Government & Politics

Fifth Circuit Poised to Short Circuit Amnesty

Appeals court hears oral arguments against Obama's executive actions.

Paul Albaugh · Apr. 21, 2015

The Fifth Circuit Court of Appeals heard oral arguments between a 26-state coalition opposed to Barack Obama’s executive amnesty plan and federal lawyers defending those actions. Friday’s hearing may prove critical.

Recall that Obama’s immigration plan would stop deportations and offer work permits for as many as five million illegal immigrants already here in the United States. Fortunately, back in February, District Court Judge Andrew Hanen of Texas issued an injunction halting Obama’s executive actions. Hanen declared Obama “had abused his power and violated administrative procedures.”

Earlier this month, Hanen made clear he was not at all happy about being deceived by the Obama administration, which issued more than 100,000 work permits to illegal immigrants two weeks before Hanen’s injunction. Rather than throw out the case, however, Hanen opted for the Fifth Circuit to weigh in, where Obama’s lawyers demand the injunction be lifted.

According to The Hill, “Deputy Assistant Attorney General Benjamin Mizer told the three-judge panel that the states, led by Texas, had no legal standing to bring the lawsuit because the federal government has sole jurisdiction over immigration policy.”

Mizer is correct that the federal government should have jurisdiction over immigration policy, but when a sitting president usurps the law, or issues an executive order or plan that is contrary to existing law, does he really think the states should just sit back and watch?

Moreover, when a president decides he will bypass Congress to do as he pleases with immigration policies, it becomes a matter of security for the states. They have every right to be concerned for their citizens specifically, but also the nation as a whole.

The New York Times notes that Judge Jennifer Elrod, a George W. Bush appointee, asked Justice Department lawyers “whether there were any limits on the administration’s ability to change immigration enforcement.” She stated, “We are looking at unlawful action which no one could challenge” and suggested that “the government’s arguments could be stretched to allow every undocumented immigrant to remain in the country legally.”

After the hearing, Attorney General Ken Patton of Texas said in a statement, “The executive branch is bound by our legal system and U.S. Constitution — it cannot simply create laws unilaterally.” Texas and 25 other states understand the Constitution and what the executive branch can or cannot do within its limitations. The more difficult task is getting Obama to abide by those limitations.

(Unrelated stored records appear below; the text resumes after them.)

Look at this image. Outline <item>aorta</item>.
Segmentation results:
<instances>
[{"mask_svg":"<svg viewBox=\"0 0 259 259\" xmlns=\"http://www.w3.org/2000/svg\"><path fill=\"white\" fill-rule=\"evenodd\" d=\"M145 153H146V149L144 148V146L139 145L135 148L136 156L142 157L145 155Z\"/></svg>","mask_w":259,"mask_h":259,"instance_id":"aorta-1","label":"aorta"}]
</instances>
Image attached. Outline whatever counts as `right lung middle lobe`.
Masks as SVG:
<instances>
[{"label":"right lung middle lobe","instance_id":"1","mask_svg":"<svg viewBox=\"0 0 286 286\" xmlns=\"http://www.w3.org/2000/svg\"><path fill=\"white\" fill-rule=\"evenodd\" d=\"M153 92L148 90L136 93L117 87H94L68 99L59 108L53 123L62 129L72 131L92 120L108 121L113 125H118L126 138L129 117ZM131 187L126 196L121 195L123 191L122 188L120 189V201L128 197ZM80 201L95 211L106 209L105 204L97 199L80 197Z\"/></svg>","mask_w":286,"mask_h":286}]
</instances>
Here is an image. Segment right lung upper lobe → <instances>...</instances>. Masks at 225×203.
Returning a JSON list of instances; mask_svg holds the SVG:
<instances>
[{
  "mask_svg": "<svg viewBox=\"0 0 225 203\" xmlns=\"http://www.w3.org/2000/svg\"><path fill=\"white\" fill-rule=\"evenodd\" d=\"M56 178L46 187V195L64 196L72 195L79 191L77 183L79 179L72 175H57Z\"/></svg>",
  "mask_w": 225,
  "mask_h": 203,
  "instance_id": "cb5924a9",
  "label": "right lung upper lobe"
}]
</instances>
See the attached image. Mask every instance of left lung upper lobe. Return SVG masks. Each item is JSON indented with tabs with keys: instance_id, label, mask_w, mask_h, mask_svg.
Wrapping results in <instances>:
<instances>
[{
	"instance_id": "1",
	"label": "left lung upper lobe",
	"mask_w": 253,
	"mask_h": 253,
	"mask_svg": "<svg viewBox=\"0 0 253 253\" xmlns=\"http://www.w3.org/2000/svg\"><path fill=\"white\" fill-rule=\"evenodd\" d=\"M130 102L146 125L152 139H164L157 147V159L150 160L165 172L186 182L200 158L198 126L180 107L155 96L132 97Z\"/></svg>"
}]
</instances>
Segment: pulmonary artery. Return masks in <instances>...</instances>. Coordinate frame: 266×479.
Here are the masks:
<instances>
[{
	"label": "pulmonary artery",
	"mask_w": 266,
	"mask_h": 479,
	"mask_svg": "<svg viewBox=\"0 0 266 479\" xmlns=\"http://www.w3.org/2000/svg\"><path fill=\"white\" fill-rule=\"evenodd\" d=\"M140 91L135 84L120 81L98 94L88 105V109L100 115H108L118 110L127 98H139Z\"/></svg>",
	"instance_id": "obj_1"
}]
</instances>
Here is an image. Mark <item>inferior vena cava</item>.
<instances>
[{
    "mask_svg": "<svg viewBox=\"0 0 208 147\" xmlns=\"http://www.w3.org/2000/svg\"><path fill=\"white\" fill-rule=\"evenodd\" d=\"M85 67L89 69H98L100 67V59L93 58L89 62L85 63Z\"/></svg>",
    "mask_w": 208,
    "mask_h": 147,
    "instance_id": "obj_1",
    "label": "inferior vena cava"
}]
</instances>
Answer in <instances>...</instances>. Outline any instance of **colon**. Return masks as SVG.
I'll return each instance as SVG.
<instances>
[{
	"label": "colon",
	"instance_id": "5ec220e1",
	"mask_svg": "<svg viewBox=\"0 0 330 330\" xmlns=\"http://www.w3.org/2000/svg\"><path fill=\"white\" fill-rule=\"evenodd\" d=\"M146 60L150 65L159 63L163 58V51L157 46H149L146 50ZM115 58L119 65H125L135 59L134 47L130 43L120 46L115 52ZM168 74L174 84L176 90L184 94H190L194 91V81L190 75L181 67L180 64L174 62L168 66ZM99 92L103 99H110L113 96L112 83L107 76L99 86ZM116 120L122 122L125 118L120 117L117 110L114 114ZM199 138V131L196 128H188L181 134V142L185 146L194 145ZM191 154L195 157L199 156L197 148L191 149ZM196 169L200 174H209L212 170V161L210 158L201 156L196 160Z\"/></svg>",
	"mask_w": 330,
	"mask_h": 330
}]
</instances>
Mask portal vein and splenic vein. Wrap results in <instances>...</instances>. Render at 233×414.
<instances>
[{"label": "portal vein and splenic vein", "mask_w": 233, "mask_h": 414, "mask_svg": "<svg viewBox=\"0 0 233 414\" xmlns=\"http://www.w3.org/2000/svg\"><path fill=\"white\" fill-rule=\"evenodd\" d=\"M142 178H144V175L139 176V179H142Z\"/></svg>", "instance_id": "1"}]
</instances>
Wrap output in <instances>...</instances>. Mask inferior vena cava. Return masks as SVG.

Meanwhile, Judge Steven Higginson, an Obama appointee, gave every indication that he’s on Obama’s side. Who would have guessed? Higginson claimed Obama’s “program is different” and, Politico reports, “on about a half dozen occasions Higginson also suggested that one reason to view the program as a form of prosecutorial discretion was because it enticed illegal immigrants to come out of the shadows and left open the possibility they could be tracked down and deported later.”

Higginson further asserted that “the first step to removing them is getting them into the database.” So in his view, Obama’s program would both allow illegal immigrants to remain in the country and make it easier to deport them after being entered into a database. Sure, that’s going to happen.

Finally, the economic cost of Obama’s plan is another concern for the 26 plaintiff states. They argue, for example, the deportation deferrals mean costs related to issuing drivers licenses. Naturally, leftists claim legalizing more illegals would result in increased tax revenue and economic benefit. That depends on the math.

Now that the Fifth Circuit Court has heard the arguments from both sides, a ruling will come soon. By all appearances, the court will rule in favor of the states by a 2-1 vote, thereby preserving for a little longer the Constitution and Rule of Law. But it likely won’t end with the Fifth Circuit; this case is probably headed to the Supreme Court.